Tutto il resto è moneta fasulla, messa in circolazione per dare in pasto all’opinione pubblica un’immagine appena giustificabile di un Occidente declinante. Le sanzioni economiche sono una crudele presa in giro. Presentate come l’arma finale contro l’establishment moscovita, non faranno alcun male a un Paese, la Russia, con la mano ben salda sul rubinetto del gas che sostiene le economie e le società europee; che ha un debito pubblico, rilevato per il 2020, al 17,8 per cento del Pil, di cui solo il 3,5 per cento in mani straniere; che ha accumulato riserve in valuta estera, contabilizzate al 29 ottobre 2021, per 623,2 miliardi di dollari. Le sanzioni economiche, se non colpiscono l’obiettivo, fanno male a chi le impone. Cari colleghi dei media, scriveteli per bene i titoloni dei vostri giornali, dite la verità. “Europa e Stati Uniti varano le sanzioni che colpiranno principalmente Italia e Germania e faranno un baffo al demonio del Cremlino. La Cina ringrazia”. Perché questo è lo scenario reale che ci attende quando si sarà prosciugato il torrente di lacrime versate per la “povera Ucraina” - di cui, per inciso, non frega niente a nessuno - che scorre nelle paginate dei giornali, nelle dirette televisive non-stop e nei noiosissimi talkshow, dove cosiddetti “esperti” si parlano addosso. Diciamola tutta: lo stupore degli occidentali è il disvelamento della loro ipocrita autoreferenzialità.

Le cancellerie europee e la Casa Bianca avevano messo in conto che la regione del Donbass sarebbe stata presa dai russi. Una perdita sopportabile a fronte della soluzione di una crisi spinosissima, ci poteva stare. Ciò che ha mandato ai matti i leader occidentali è stata l’invasione da Nord, con la capitale Kiev nel mirino. Loro se l’erano cantata e loro, da Washington a Parigi, a Londra, se l’erano suonata.
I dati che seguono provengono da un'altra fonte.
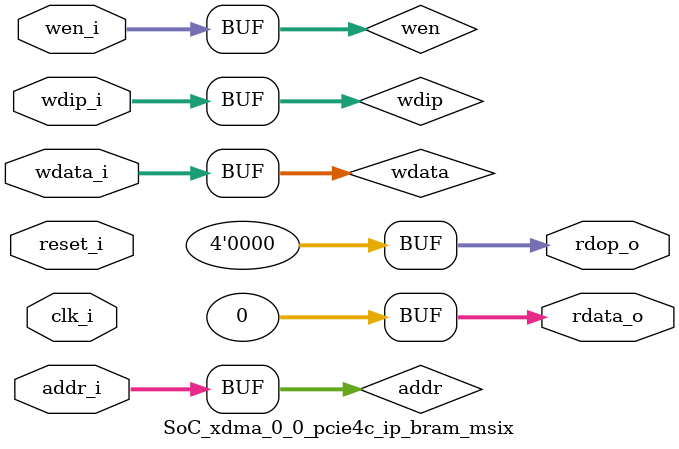
<source format=v>
`timescale 1ps/1ps

(* DowngradeIPIdentifiedWarnings = "yes" *)
module SoC_xdma_0_0_pcie4c_ip_bram_msix #(

  parameter           TCQ = 100
, parameter           TO_RAM_PIPELINE="FALSE"
, parameter           FROM_RAM_PIPELINE="FALSE"
, parameter           MSIX_CAP_TABLE_SIZE=11'h0
, parameter           MSIX_TABLE_RAM_ENABLE="FALSE"

  ) (

  input  wire         clk_i,
  input  wire         reset_i,

  input  wire  [12:0] addr_i,
  input  wire  [31:0] wdata_i,
  input  wire   [3:0] wdip_i,
  input  wire   [3:0] wen_i,
  output wire  [31:0] rdata_o,
  output wire   [3:0] rdop_o

  );

  // WIP : Use Total number of functions (PFs + VFs) to calculate the NUM_BRAM_4K
  localparam integer NUM_BRAM_4K = (MSIX_TABLE_RAM_ENABLE == "TRUE") ? 8 : 0 ;
 

  reg          [12:0] addr;
  reg          [12:0] addr_p0;
  reg          [12:0] addr_p1;
  reg          [31:0] wdata;
  reg           [3:0] wdip;
  reg           [3:0] wen;
  reg          [31:0] reg_rdata;
  reg           [3:0] reg_rdop;
  wire         [31:0] rdata;
  wire          [3:0] rdop;
  genvar              i;
  wire    [(8*4)-1:0] bram_4k_wen;
  wire   [(8*32)-1:0] rdata_t;
  wire    [(8*4)-1:0] rdop_t;

  //
  // Optional input pipe stages
  //
  generate

    if (TO_RAM_PIPELINE == "TRUE") begin : TORAMPIPELINE

      always @(posedge clk_i) begin
     
        if (reset_i) begin

          addr <= #(TCQ) 13'b0;
          wdata <= #(TCQ) 32'b0;
          wdip <= #(TCQ) 4'b0;
          wen <= #(TCQ) 4'b0;

        end else begin

          addr <= #(TCQ) addr_i;
          wdata <= #(TCQ) wdata_i;
          wdip <= #(TCQ) wdip_i;
          wen <= #(TCQ) wen_i;

        end

      end

    end else begin : NOTORAMPIPELINE

      always @(*) begin

          addr = addr_i;
          wdata = wdata_i;
          wdip = wdip_i;
          wen = wen_i;

      end


    end

  endgenerate

  // 
  // Address pipeline
  //
  always @(posedge clk_i) begin
     
    if (reset_i) begin

      addr_p0 <= #(TCQ) 13'b0;
      addr_p1 <= #(TCQ) 13'b0;

    end else begin

      addr_p0 <= #(TCQ) addr;
      addr_p1 <= #(TCQ) addr_p0;

    end

  end

  //
  // Optional output pipe stages
  //
  generate

    if (FROM_RAM_PIPELINE == "TRUE") begin : FRMRAMPIPELINE


      always @(posedge clk_i) begin
     
        if (reset_i) begin

          reg_rdata <= #(TCQ) 32'b0;
          reg_rdop <= #(TCQ) 4'b0;

        end else begin

          case (addr_p1[12:10]) 
            3'b000 : begin
              reg_rdata <= #(TCQ) rdata_t[(32*(0))+31:(32*(0))+0];
              reg_rdop <= #(TCQ) rdop_t[(4*(0))+3:(4*(0))+0];
            end
            3'b001 : begin
              reg_rdata <= #(TCQ) rdata_t[(32*(1))+31:(32*(1))+0];
              reg_rdop <= #(TCQ) rdop_t[(4*(1))+3:(4*(1))+0];
            end
            3'b010 : begin
              reg_rdata <= #(TCQ) rdata_t[(32*(2))+31:(32*(2))+0];
              reg_rdop <= #(TCQ) rdop_t[(4*(2))+3:(4*(2))+0];
            end
            3'b011 : begin
              reg_rdata <= #(TCQ) rdata_t[(32*(3))+31:(32*(3))+0];
              reg_rdop <= #(TCQ) rdop_t[(4*(3))+3:(4*(3))+0];
            end
            3'b100 : begin
              reg_rdata <= #(TCQ) rdata_t[(32*(4))+31:(32*(4))+0];
              reg_rdop <= #(TCQ) rdop_t[(4*(4))+3:(4*(4))+0];
            end
            3'b101 : begin
              reg_rdata <= #(TCQ) rdata_t[(32*(5))+31:(32*(5))+0];
              reg_rdop <= #(TCQ) rdop_t[(4*(5))+3:(4*(5))+0];
            end
            3'b110 : begin
              reg_rdata <= #(TCQ) rdata_t[(32*(6))+31:(32*(6))+0];
              reg_rdop <= #(TCQ) rdop_t[(4*(6))+3:(4*(6))+0];
            end
            3'b111 : begin
              reg_rdata <= #(TCQ) rdata_t[(32*(7))+31:(32*(7))+0];
              reg_rdop <= #(TCQ) rdop_t[(4*(7))+3:(4*(7))+0];
            end
          endcase

        end

      end

    end else begin : NOFRMRAMPIPELINE

      always @(*) begin

          case (addr_p1[12:10]) 
            3'b000 : begin
              reg_rdata <= #(TCQ) rdata_t[(32*(0))+31:(32*(0))+0];
              reg_rdop <= #(TCQ) rdop_t[(4*(0))+3:(4*(0))+0];
            end
            3'b001 : begin
              reg_rdata <= #(TCQ) rdata_t[(32*(1))+31:(32*(1))+0];
              reg_rdop <= #(TCQ) rdop_t[(4*(1))+3:(4*(1))+0];
            end
            3'b010 : begin
              reg_rdata <= #(TCQ) rdata_t[(32*(2))+31:(32*(2))+0];
              reg_rdop <= #(TCQ) rdop_t[(4*(2))+3:(4*(2))+0];
            end
            3'b011 : begin
              reg_rdata <= #(TCQ) rdata_t[(32*(3))+31:(32*(3))+0];
              reg_rdop <= #(TCQ) rdop_t[(4*(3))+3:(4*(3))+0];
            end
            3'b100 : begin
              reg_rdata <= #(TCQ) rdata_t[(32*(4))+31:(32*(4))+0];
              reg_rdop <= #(TCQ) rdop_t[(4*(4))+3:(4*(4))+0];
            end
            3'b101 : begin
              reg_rdata <= #(TCQ) rdata_t[(32*(5))+31:(32*(5))+0];
              reg_rdop <= #(TCQ) rdop_t[(4*(5))+3:(4*(5))+0];
            end
            3'b110 : begin
              reg_rdata <= #(TCQ) rdata_t[(32*(6))+31:(32*(6))+0];
              reg_rdop <= #(TCQ) rdop_t[(4*(6))+3:(4*(6))+0];
            end
            3'b111 : begin
              reg_rdata <= #(TCQ) rdata_t[(32*(7))+31:(32*(7))+0];
              reg_rdop <= #(TCQ) rdop_t[(4*(7))+3:(4*(7))+0];
            end
          endcase

      end

    end
  
  endgenerate

  assign rdata_o = (MSIX_TABLE_RAM_ENABLE == "TRUE") ?  reg_rdata : 32'h0;
  assign rdop_o = (MSIX_TABLE_RAM_ENABLE == "TRUE") ? reg_rdop : 4'h0;

  generate 
  
    for (i=0; i<NUM_BRAM_4K; i=i+1) begin : BRAM4K

      SoC_xdma_0_0_pcie4c_ip_bram_4k_int #(
          .TCQ(TCQ)
        )
        bram_4k_int (
    
          .clk_i (clk_i),
          .reset_i (reset_i),
    
          .addr_i(addr[9:0]),
          .wdata_i(wdata),
          .wdip_i(wdip),
          .wen_i(bram_4k_wen[(4*(i))+3:(4*(i))+0]),
          .rdata_o(rdata_t[(32*i)+31:(32*i)+0]),
          .rdop_o(rdop_t[(4*i)+3:(4*i)+0]),
          .baddr_i(10'b0),
          .brdata_o()

      );
      assign bram_4k_wen[(4*(i))+3:(4*(i))+0] = wen & {4{(i == addr[12:10])}};  
      
    end

  endgenerate

endmodule

</source>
Saltata la soluzione negoziale, adesso l’obiettivo di Putin è la resa del Governo ucraino a lui ostile e la sostituzione con un Esecutivo più collaborativo, che rinunci per sempre alla pretesa di portare l’Ucraina nella Nato. Ciò che Putin terrà per sé come souvenir di questa campagna d’inverno sarà la fascia costiera sud-orientale dell’Ucraina, con la città-baricentro di Mariupol’. Ciò gli consentirà di centrare due obiettivi strategici: la continuità territoriale con la penisola della Crimea e la chiusura, entro i propri confini, del Mar d’Azov, che diverrà a tutti gli effetti acque interne della Federazione Russa. Esiste, dunque, un nesso causale tra l’inaffidabilità di Washington e dell’Europa e la “follia” di Putin: una condizione terribilmente ideale perché s’imbocchi una strada senza ritorno. Eppure, un ottimista direbbe che una volta toccato il fondo non si possa che risalire. Non la pensiamo così. Esiste un’altra opzione: continuare a scavare per andare ancora più giù. I cittadini di Taiwan sono avvisati.